Fashion students PITCH their wares
Fashion students PITCH their wares
Unleashing their creativity for their final collection at Ara, Fashion Technology and Design students are putting the final stitches on rows of garments for PITCH, the annual Ara runway fashion show on 26 November in the Whareora, City Campus Christchurch.
The highlight of the show is always the final year students’ collections. These represent the culmination of three years of study, and the best part of four months’ work - planning, designing, constructing and choreographing up to 15 different outfits each, tied together by a conceptual theme.
Metropolis was the starting point for Liz Commons. The early cinematic masterpiece is a German expressionist science-fiction film that exposes the exploitation of workers to maintain the reign of wealthy industrialists in a futuristic dystopia.
“My collection is the trans-seasonal 2017. Called As Above So Below, it’s based on the 1927 Fritz Lang film Metropolis. I took a lot of social influences from this film, including the social divide between the thinkers and the workers, the different social classes, and made it relevant to what’s happening today,” Commons said.
Commons responded with a monochromatic palette reflecting the often stark black and white film.

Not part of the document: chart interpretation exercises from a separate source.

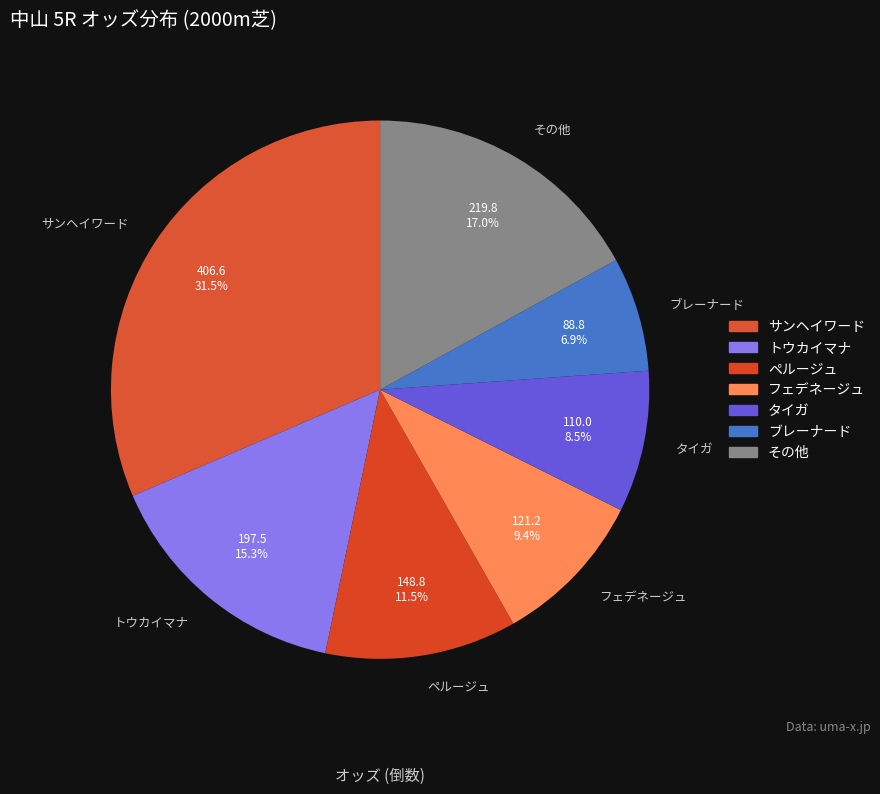

Approximately how many times larger is the value at フェデネージュ compared to ブレーナード?

1.4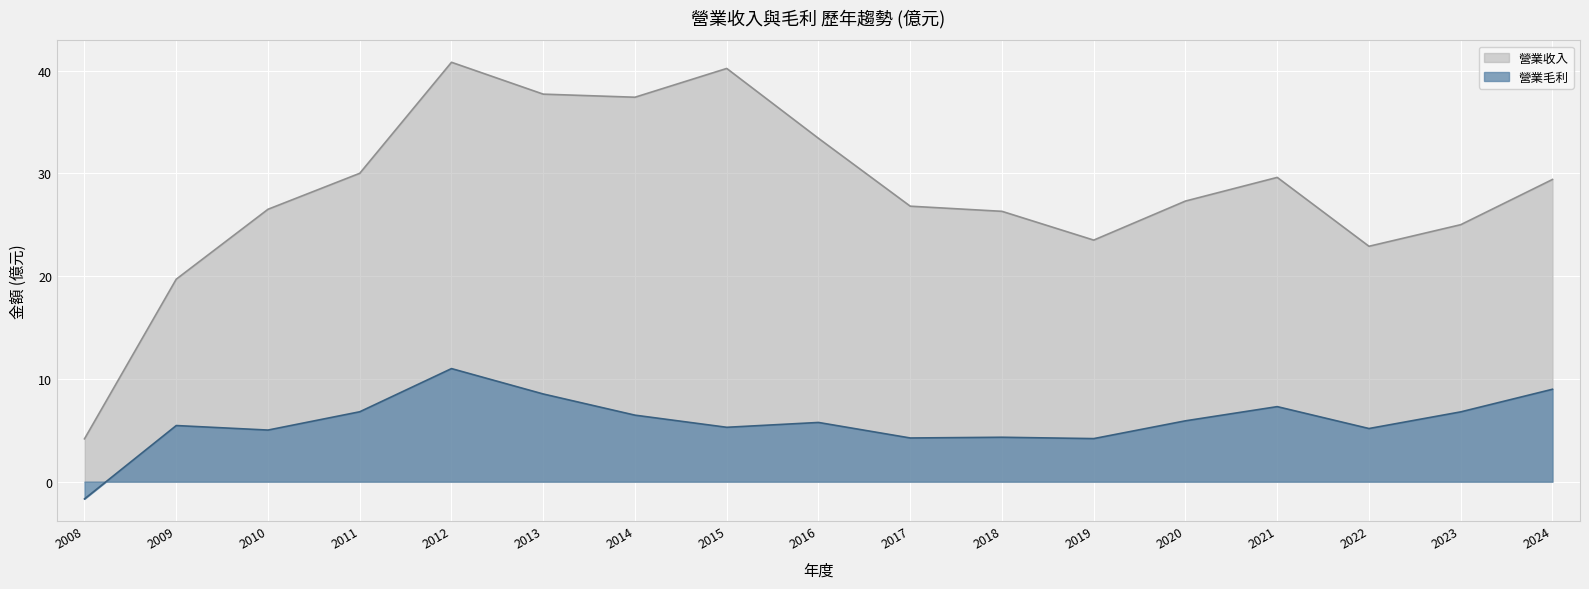

At which category is the sum across all series the highest?

2012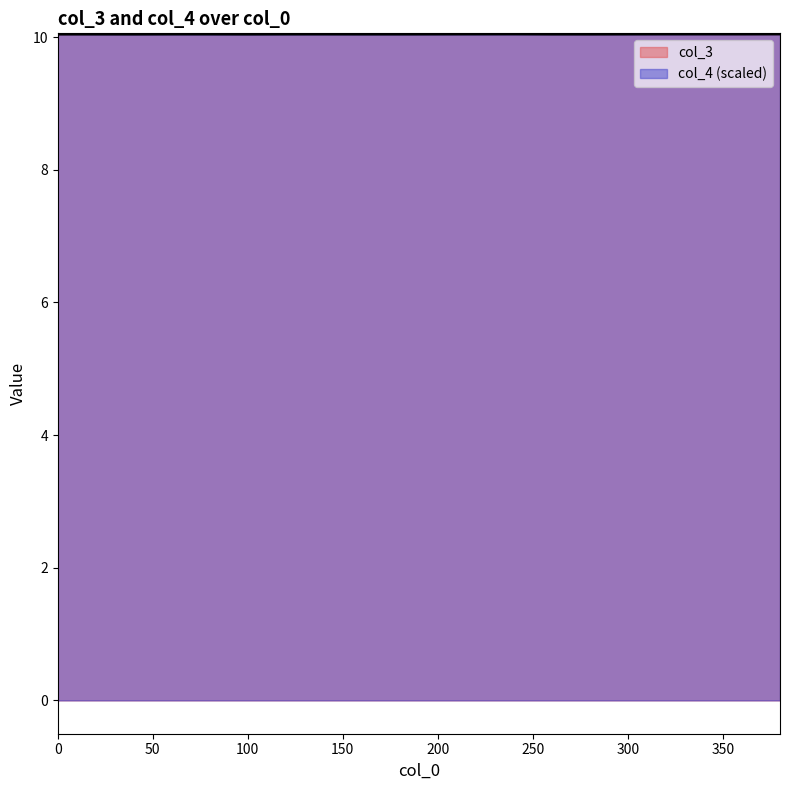

Is the value of col_4 at 40 greater than the value of col_3 at 240?

No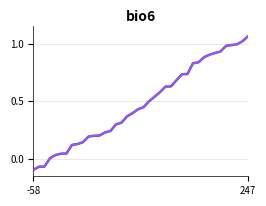

Does the chart display data point markers on the line(s)?

No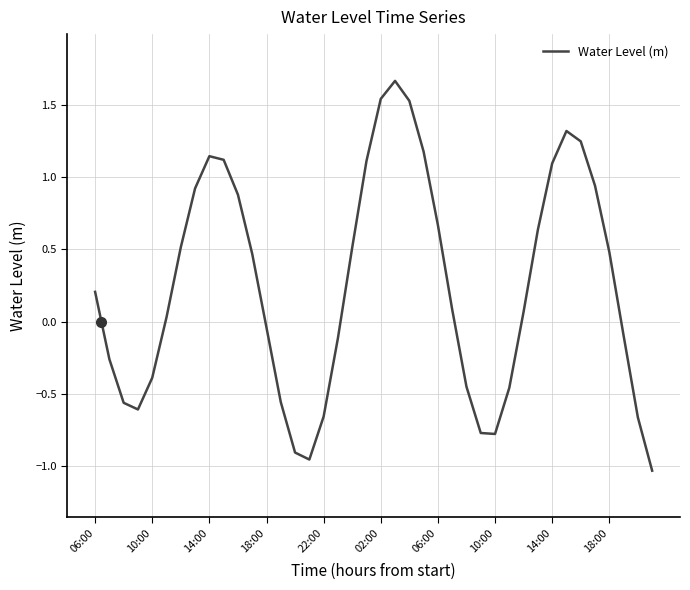

What is the difference between the maximum and minimum values?

2.7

Geometric prints, which she also designed, are often hidden inside her tailored outfits and highly original one-armed jackets, given the sense of a hidden world beneath the surface that Lang depicted.
The students have already designed a mid-year collection this year called FORM. These are designed to a brief from industry partners, such as Karen Walker and Stolen Girlfriends Club, but in their final show the students are given full creative license.
First and second year students are also involved in PITCH with mini collections. Ella van Beynen, a first year student in the new Bachelor of Design (Fashion Technology and Design), took a dark theme to her sewing machine, using as her inspiration the concept of fairy tales – and not the ones with happy endings either.
“I’m looking at common themes in classic horror. Fashion and horror,” she says.
Van Beynen says she sewed a little before enrolling in the programme but has now learned how to construct garments properly. She now feels more confident in making clothes that are wearable as well as looking good.
Awards will be given for outstanding student work at the PITCH event. Judges include Megan McKee from Contemporary Lounge Ballantynes, Karlya Smith, Fashion Editor for the Weekend Press and Darren Barry, Lead Designer for Kathmandu.